Institusion
Universitas Bangka Belitung
Author
Hardina, (NIM. 2031411022)
Subject
QH301 Biology
Datestamp
2019-06-13 04:34:41
Abstract :
Collembola merupakan salah satu spesies mesofauna tanah yang dikenal dengan istilah Springtails karena hewan ini mempunyai furka sebagai alat gerak. Collembola belum banyak dipelajari karena berukuran kecil dan tidak bermanfaat langsung bagi manusia. Penelitian Collembola di Bangka Belitung belum terlalu banyak dilakukan. Penelitian ini lakukan di tiga tipe ekosistem hutan yaitu hutan dataran rendah, hutan pantai dan hutan mangrove di TWA Jering Menduyung, Bangka Barat.
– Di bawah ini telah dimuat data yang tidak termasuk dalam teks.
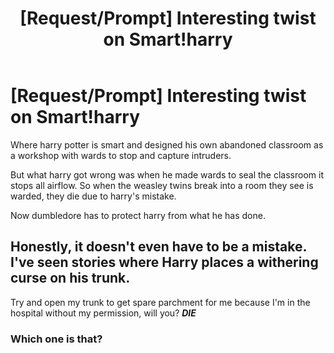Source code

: #+TITLE: [Request/Prompt] Interesting twist on Smart!harry

* [Request/Prompt] Interesting twist on Smart!harry
:PROPERTIES:
:Author: UndergroundNerd
:Score: 4
:DateUnix: 1601499067.0
:DateShort: 2020-Oct-01
:FlairText: Request
:END:
Where harry potter is smart and designed his own abandoned classroom as a workshop with wards to stop and capture intruders.

But what harry got wrong was when he made wards to seal the classroom it stops all airflow. So when the weasley twins break into a room they see is warded, they die due to harry's mistake.

Now dumbledore has to protect harry from what he has done.


** Honestly, it doesn't even have to be a mistake. I've seen stories where Harry places a withering curse on his trunk.

Try and open my trunk to get spare parchment for me because I'm in the hospital without my permission, will you? */DIE/*
:PROPERTIES:
:Author: Impossible-Poetry
:Score: 8
:DateUnix: 1601500055.0
:DateShort: 2020-Oct-01
:END:

*** Which one is that?
:PROPERTIES:
:Author: chyaraskiss
:Score: 4
:DateUnix: 1601503133.0
:DateShort: 2020-Oct-01
:END:
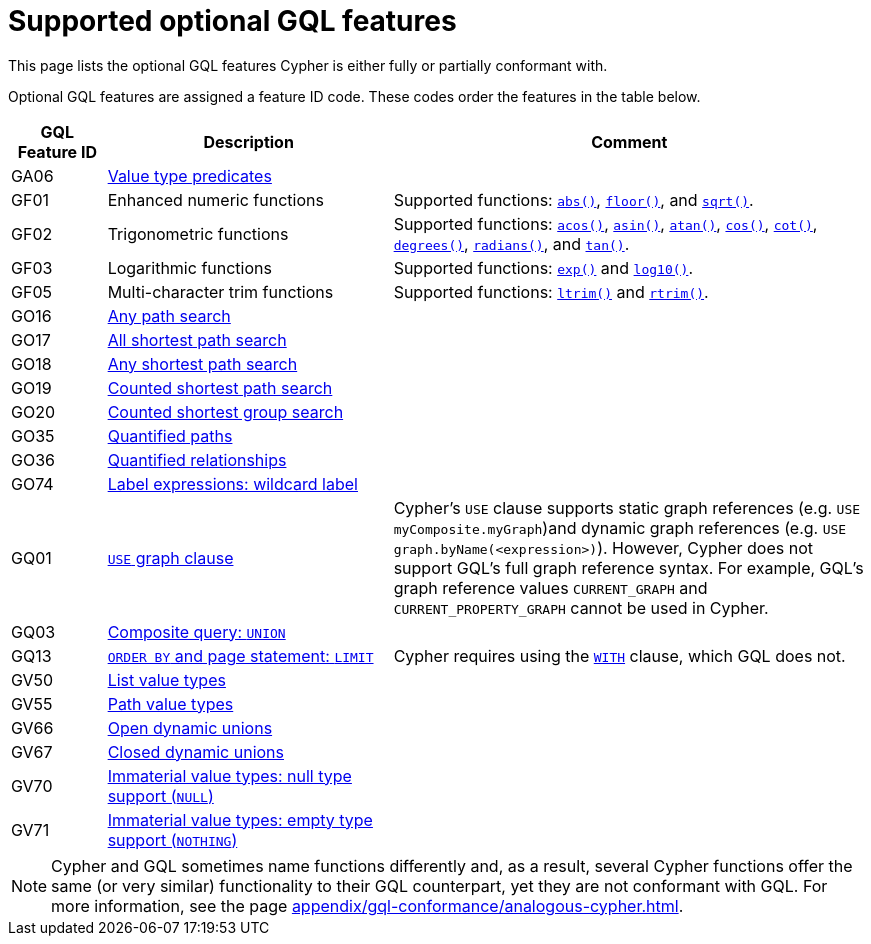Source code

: :description: Information about the optional GQL features that Cypher supports
= Supported optional GQL features

This page lists the optional GQL features Cypher is either fully or partially conformant with.

Optional GQL features are assigned a feature ID code.
These codes order the features in the table below.

[options="header",cols="a,3a,5a"]
|===
| GQL Feature ID
| Description
| Comment

| GA06
| xref:values-and-types/type-predicate.adoc[Value type predicates]
|

| GF01
| Enhanced numeric functions
| Supported functions: xref:functions/mathematical-numeric.adoc#functions-abs[`abs()`], xref:functions/mathematical-numeric.adoc#functions-floor[`floor()`], and xref:functions/mathematical-logarithmic.adoc#functions-sqrt[`sqrt()`].

| GF02
| Trigonometric functions
| Supported functions: xref:functions/mathematical-trigonometric.adoc#functions-acos[`acos()`], xref:functions/mathematical-trigonometric.adoc#functions-asin[`asin()`], xref:functions/mathematical-trigonometric.adoc#functions-atan[`atan()`], xref:functions/mathematical-trigonometric.adoc#functions-cos[`cos()`], xref:functions/mathematical-trigonometric.adoc#functions-cot[`cot()`], xref:functions/mathematical-trigonometric.adoc#functions-degrees[`degrees()`], xref:functions/mathematical-trigonometric.adoc#functions-radians[`radians()`], and xref:functions/mathematical-trigonometric.adoc#functions-tan[`tan()`].

| GF03
| Logarithmic functions
| Supported functions: xref:functions/mathematical-logarithmic.adoc#functions-exp[`exp()`] and xref:functions/mathematical-logarithmic.adoc#functions-log10[`log10()`].

| GF05
| Multi-character trim functions
| Supported functions: xref:functions/string.adoc#functions-ltrim[`ltrim()`] and xref:functions/string.adoc#functions-rtrim[`rtrim()`].

| GO16
| xref:patterns/shortest-paths.adoc#any[Any path search]
|

| GO17
| xref:patterns/shortest-paths.adoc#all-shortest[All shortest path search]
|

| GO18
| xref:patterns/shortest-paths.adoc#any[Any shortest path search]
|

| GO19
| xref:patterns/shortest-paths.adoc#shortest[Counted shortest path search]
|

| GO20
| xref:patterns/shortest-paths.adoc#shortest-groups[Counted shortest group search]
|

| GO35
| xref:patterns/variable-length-patterns.adoc#quantified-path-patterns[Quantified paths]
|

| GO36
| xref:patterns/variable-length-patterns.adoc#quantified-relationships[Quantified relationships]
|

| GO74
| xref:patterns/reference.adoc#label-expressions[Label expressions: wildcard label]
|

| GQ01
| xref:clauses/use.adoc[`USE` graph clause]
| Cypher’s `USE` clause supports static graph references (e.g. `USE myComposite.myGraph`)and dynamic graph references (e.g. `USE graph.byName(<expression>)`).
However, Cypher does not support GQL’s full graph reference syntax.
For example, GQL’s graph reference values `CURRENT_GRAPH` and `CURRENT_PROPERTY_GRAPH` cannot be used in Cypher.

| GQ03
| xref:clauses/union.adoc[Composite query: `UNION`]
|

| GQ13
| xref:clauses/limit.adoc[`ORDER BY` and page statement: `LIMIT`]
| Cypher requires using the xref:clauses/with.adoc[`WITH`] clause, which GQL does not.

| GV50
| xref:values-and-types/lists.adoc[List value types]
|

| GV55
| xref:values-and-types/property-structural-constructed.adoc#structural-types[Path value types]
|

| GV66
| xref:values-and-types/type-predicate.adoc#type-predicate-any-and-nothing[Open dynamic unions]
|

| GV67
| xref:values-and-types/type-predicate.adoc#type-predicate-closed-dynamic-unions[Closed dynamic unions]
|

| GV70
| xref:values-and-types/working-with-null.adoc[Immaterial value types: null type support (`NULL`)]
|

| GV71
| xref:values-and-types/type-predicate.adoc#type-predicate-any-and-nothing[Immaterial value types: empty type support (`NOTHING`)]
|

|===

[NOTE]
Cypher and GQL sometimes name functions differently and, as a result, several Cypher functions offer the same (or very similar) functionality to their GQL counterpart, yet they are not conformant with GQL.
For more information, see the page xref:appendix/gql-conformance/analogous-cypher.adoc[].
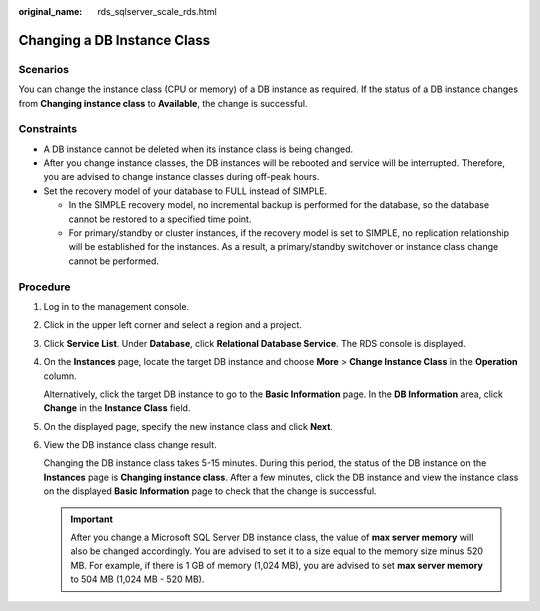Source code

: :original_name: rds_sqlserver_scale_rds.html

.. _rds_sqlserver_scale_rds:

Changing a DB Instance Class
============================

Scenarios
---------

You can change the instance class (CPU or memory) of a DB instance as required. If the status of a DB instance changes from **Changing instance class** to **Available**, the change is successful.

Constraints
-----------

-  A DB instance cannot be deleted when its instance class is being changed.

-  After you change instance classes, the DB instances will be rebooted and service will be interrupted. Therefore, you are advised to change instance classes during off-peak hours.
-  Set the recovery model of your database to FULL instead of SIMPLE.

   -  In the SIMPLE recovery model, no incremental backup is performed for the database, so the database cannot be restored to a specified time point.
   -  For primary/standby or cluster instances, if the recovery model is set to SIMPLE, no replication relationship will be established for the instances. As a result, a primary/standby switchover or instance class change cannot be performed.

Procedure
---------

#. Log in to the management console.

#. Click |image1| in the upper left corner and select a region and a project.

#. Click **Service List**. Under **Database**, click **Relational Database Service**. The RDS console is displayed.

#. On the **Instances** page, locate the target DB instance and choose **More** > **Change Instance Class** in the **Operation** column.

   Alternatively, click the target DB instance to go to the **Basic Information** page. In the **DB Information** area, click **Change** in the **Instance Class** field.

#. On the displayed page, specify the new instance class and click **Next**.

#. View the DB instance class change result.

   Changing the DB instance class takes 5-15 minutes. During this period, the status of the DB instance on the **Instances** page is **Changing instance class**. After a few minutes, click the DB instance and view the instance class on the displayed **Basic Information** page to check that the change is successful.

   .. important::

      After you change a Microsoft SQL Server DB instance class, the value of **max server memory** will also be changed accordingly. You are advised to set it to a size equal to the memory size minus 520 MB. For example, if there is 1 GB of memory (1,024 MB), you are advised to set **max server memory** to 504 MB (1,024 MB - 520 MB).

.. |image1| image:: /_static/images/en-us_image_0000001191211679.png
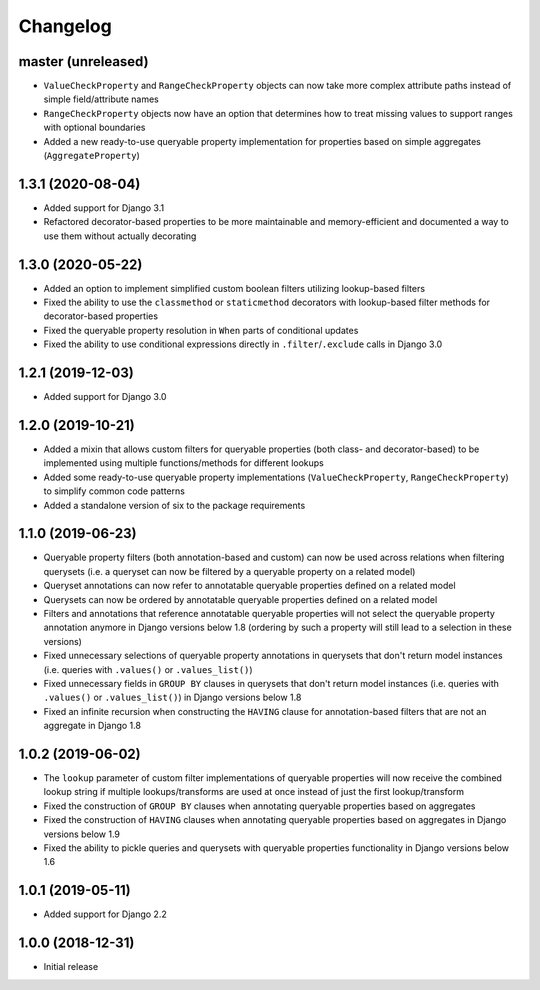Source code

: Changelog
=========

master (unreleased)
-------------------

- ``ValueCheckProperty`` and ``RangeCheckProperty`` objects can now take more complex attribute paths instead of simple
  field/attribute names
- ``RangeCheckProperty`` objects now have an option that determines how to treat missing values to support ranges with
  optional boundaries
- Added a new ready-to-use queryable property implementation for properties based on simple aggregates
  (``AggregateProperty``)

1.3.1 (2020-08-04)
------------------

- Added support for Django 3.1
- Refactored decorator-based properties to be more maintainable and memory-efficient and documented a way to use them
  without actually decorating

1.3.0 (2020-05-22)
------------------

- Added an option to implement simplified custom boolean filters utilizing lookup-based filters
- Fixed the ability to use the ``classmethod`` or ``staticmethod`` decorators with lookup-based filter methods for
  decorator-based properties
- Fixed the queryable property resolution in ``When`` parts of conditional updates
- Fixed the ability to use conditional expressions directly in ``.filter``/``.exclude`` calls in Django 3.0

1.2.1 (2019-12-03)
------------------

- Added support for Django 3.0

1.2.0 (2019-10-21)
------------------

- Added a mixin that allows custom filters for queryable properties (both class- and decorator-based) to be implemented
  using multiple functions/methods for different lookups
- Added some ready-to-use queryable property implementations (``ValueCheckProperty``, ``RangeCheckProperty``) to
  simplify common code patterns
- Added a standalone version of six to the package requirements

1.1.0 (2019-06-23)
------------------

- Queryable property filters (both annotation-based and custom) can now be used across relations when filtering
  querysets (i.e. a queryset can now be filtered by a queryable property on a related model)
- Queryset annotations can now refer to annotatable queryable properties defined on a related model
- Querysets can now be ordered by annotatable queryable properties defined on a related model
- Filters and annotations that reference annotatable queryable properties will not select the queryable property
  annotation anymore in Django versions below 1.8 (ordering by such a property will still lead to a selection in these
  versions)
- Fixed unnecessary selections of queryable property annotations in querysets that don't return model instances (i.e.
  queries with ``.values()`` or ``.values_list()``)
- Fixed unnecessary fields in ``GROUP BY`` clauses in querysets that don't return model instances (i.e. queries with
  ``.values()`` or ``.values_list()``) in Django versions below 1.8
- Fixed an infinite recursion when constructing the ``HAVING`` clause for annotation-based filters that are not an
  aggregate in Django 1.8

1.0.2 (2019-06-02)
------------------

- The ``lookup`` parameter of custom filter implementations of queryable properties will now receive the combined
  lookup string if multiple lookups/transforms are used at once instead of just the first lookup/transform
- Fixed the construction of ``GROUP BY`` clauses when annotating queryable properties based on aggregates
- Fixed the construction of ``HAVING`` clauses when annotating queryable properties based on aggregates in Django
  versions below 1.9
- Fixed the ability to pickle queries and querysets with queryable properties functionality in Django versions below
  1.6

1.0.1 (2019-05-11)
------------------

- Added support for Django 2.2

1.0.0 (2018-12-31)
------------------

- Initial release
Metode yang digunakan dalam pengambilan sampel Collembola yaitu pitfall trap (PSM) dan pengambilan contoh tanah (PCT) dengan pemasangan sebanyak tiga transek, setiap transek dilakukan dipasang 10 PSM dan PCT pada masing-masing ekosistem hutan. Berdasarkan hasil penelitian didapatkan bahwa Collembola yang diperoleh dari hutan dataran rendah, hutan pantai dan hutan mangrove yaitu 3 ordo, 13 famili, 40 genus dan 725 Individu. Keanekaragaman Collembola tertinggi di hutan pantai (H?=2,99), diikuti hutan mangrove (H?=2,86) dan terendah di hutan dataran rendah (H?=2,73). Jumlah total individu yang didapatkan di hutan mangrove paling banyak (298 individu), di ikuti hutan dataran rendah (279 individu) dan jumlah total individu paling sedikit yaitu di hutan pantai (148 individu). Kesamaan ekosistem tertingi yaitu antara hutan dataran rendah dan hutan pantai (IS=88,13%), diikuti antara hutan pantai dan hutan mangrove (IS=66,67%), sedangkan terendah yaitu antara hutan dataran rendah dan hutan mangrove (IS=66,51%).